Unmatched pairs: 28 
Unmatched rows:28


There are 28 exceptional cases where the neighborhood is not matching when joinig by the blocklot.
Let's take a look at a few of those.
For row '10483' the neighborhood in real_state_data is 'Inner Harbor' while the neighborhood in the tax_parcel_address is 'Fells Point'. However, these two neighborhoods are very close, so it could be a grey area situation.

However, if we look at row '15844' the conflicting neighborhoods are West Arlington and Uplands, which are considerable distant.

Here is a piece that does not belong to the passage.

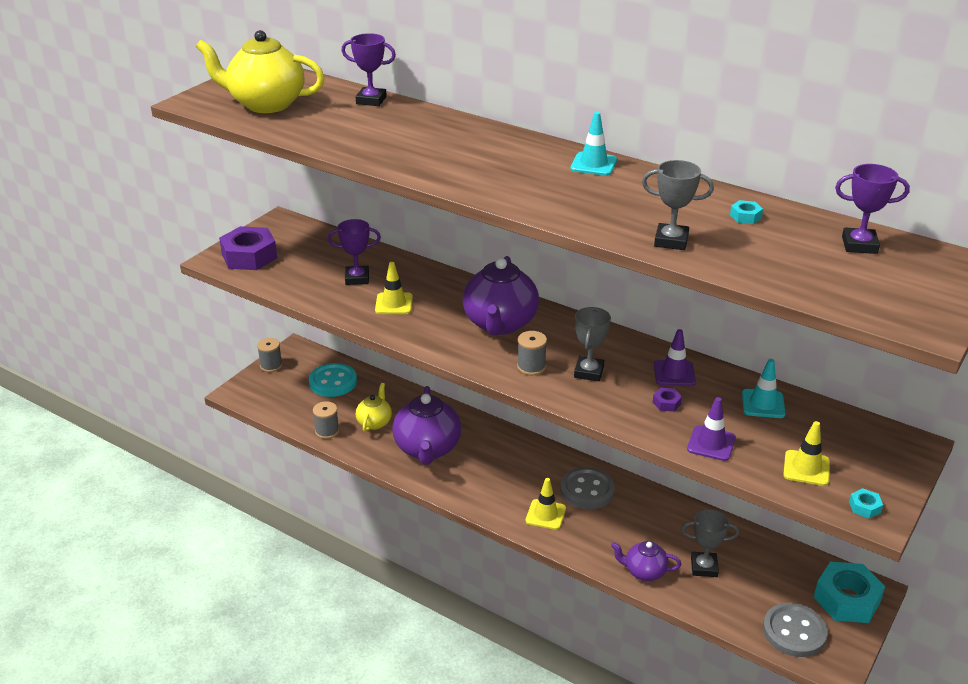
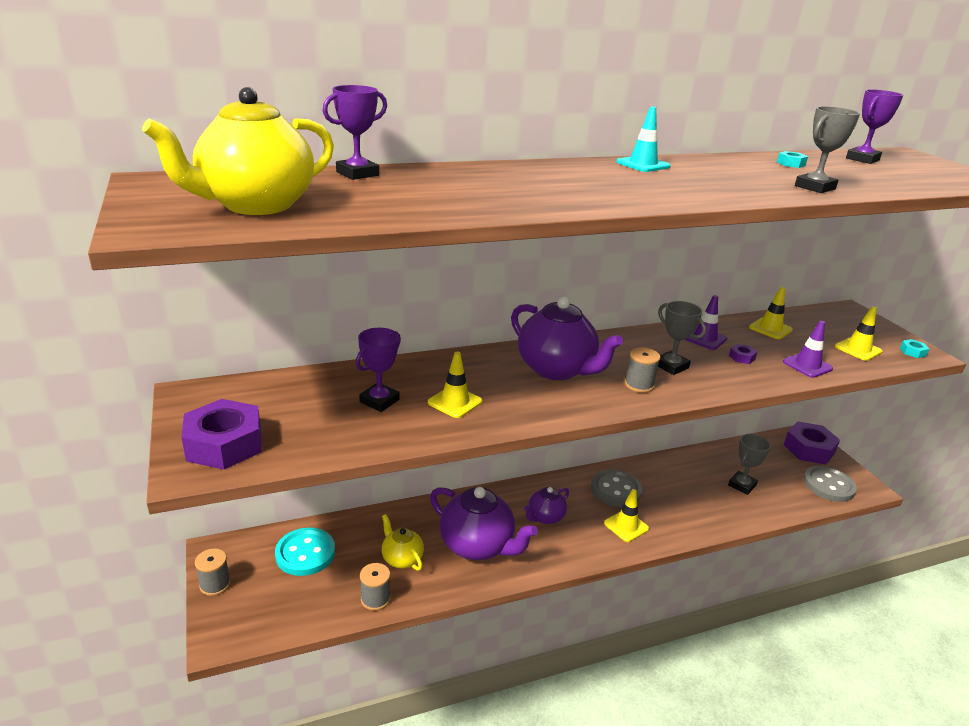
camera: 55 degrees left, 5 degrees down
(644, 572) = (728, 514): purple teapot -> purple teapot (545, 517)
(763, 404) = (770, 329): turquoise traffic cone -> yellow traffic cone
(847, 599) = (808, 449): turquoise nut -> purple nut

The tax parcel data has both the address and the geometry data for it so we are able to check if at least there is internal cohesion to the database.


In [24]:
# Getting coordinates from the wkb_geometry column

q = '''
SELECT
blocklot,
ST_AsText(ST_transform(ST_centroid(wkb_geometry), 4326))
FROM
    raw.tax_parcel_address red
WHERE
    blocklot = '2550A008H';
'''
results = pd.read_sql(q, db_conn)

In [None]:
results

Looking at [Google Maps](https://www.google.com.br/maps/place/39%C2%B017'22.8%22N+76%C2%B041'23.3%22W/@39.2896746,-76.6920018,17z) we can see that the address provided by the tax parcel data is the same contained in the wkb geometry column and both are located in Edmondson Village / Uplands. The real state table, therefore, seems to be more trustworthy in terms of neighborhood, but at least we can assume that they are both talking about the same property, even though the tax parcel has the wrong neighborhood in it.

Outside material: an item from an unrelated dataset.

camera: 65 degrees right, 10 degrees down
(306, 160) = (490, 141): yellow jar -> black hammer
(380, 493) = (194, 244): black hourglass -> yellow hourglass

Also worth noting the neighborhood column in the tax parcel database contains more than one spelling for the same neighborhood, revealing less consistency. For example, in the tax parcel table we have both "SBI" and "South Baltimore" as neighborhood names, even though they mean the same.

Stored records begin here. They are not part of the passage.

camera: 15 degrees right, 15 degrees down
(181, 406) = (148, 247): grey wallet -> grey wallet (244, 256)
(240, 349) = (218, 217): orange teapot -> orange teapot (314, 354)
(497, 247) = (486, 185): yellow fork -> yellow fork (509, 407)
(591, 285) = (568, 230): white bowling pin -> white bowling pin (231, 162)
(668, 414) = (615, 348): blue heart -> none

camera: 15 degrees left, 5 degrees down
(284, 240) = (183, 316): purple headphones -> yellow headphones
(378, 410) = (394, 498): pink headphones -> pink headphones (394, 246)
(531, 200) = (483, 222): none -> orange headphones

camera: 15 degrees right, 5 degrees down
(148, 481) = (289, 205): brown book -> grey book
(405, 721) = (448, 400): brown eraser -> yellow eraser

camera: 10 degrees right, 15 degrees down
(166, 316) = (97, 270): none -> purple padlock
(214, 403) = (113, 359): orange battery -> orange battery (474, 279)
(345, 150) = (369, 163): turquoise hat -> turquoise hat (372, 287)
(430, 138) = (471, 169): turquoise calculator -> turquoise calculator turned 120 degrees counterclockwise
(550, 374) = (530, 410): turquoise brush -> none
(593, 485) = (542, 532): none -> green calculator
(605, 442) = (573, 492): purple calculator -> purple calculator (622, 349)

Comparing unique values from both tables:

In [60]:
q = '''
SELECT DISTINCT
    red.nhood ,
    tpa.neighbor
FROM
    raw.real_estate_data red
LEFT JOIN raw.tax_parcel_address tpa ON
    red.blocklot = tpa.blocklot;
'''
results = pd.read_sql(q, db_conn)

un_tax = results[['neighbor']].drop_duplicates().sort_values(by = 'neighbor')
un_real = results[['nhood']].drop_duplicates()

In [58]:
print(f'Unique neighborhoods in tax_parcel database: {len(un_tax)}\nUnique neighborhoods in real_estate_data database: {len(un_real)}')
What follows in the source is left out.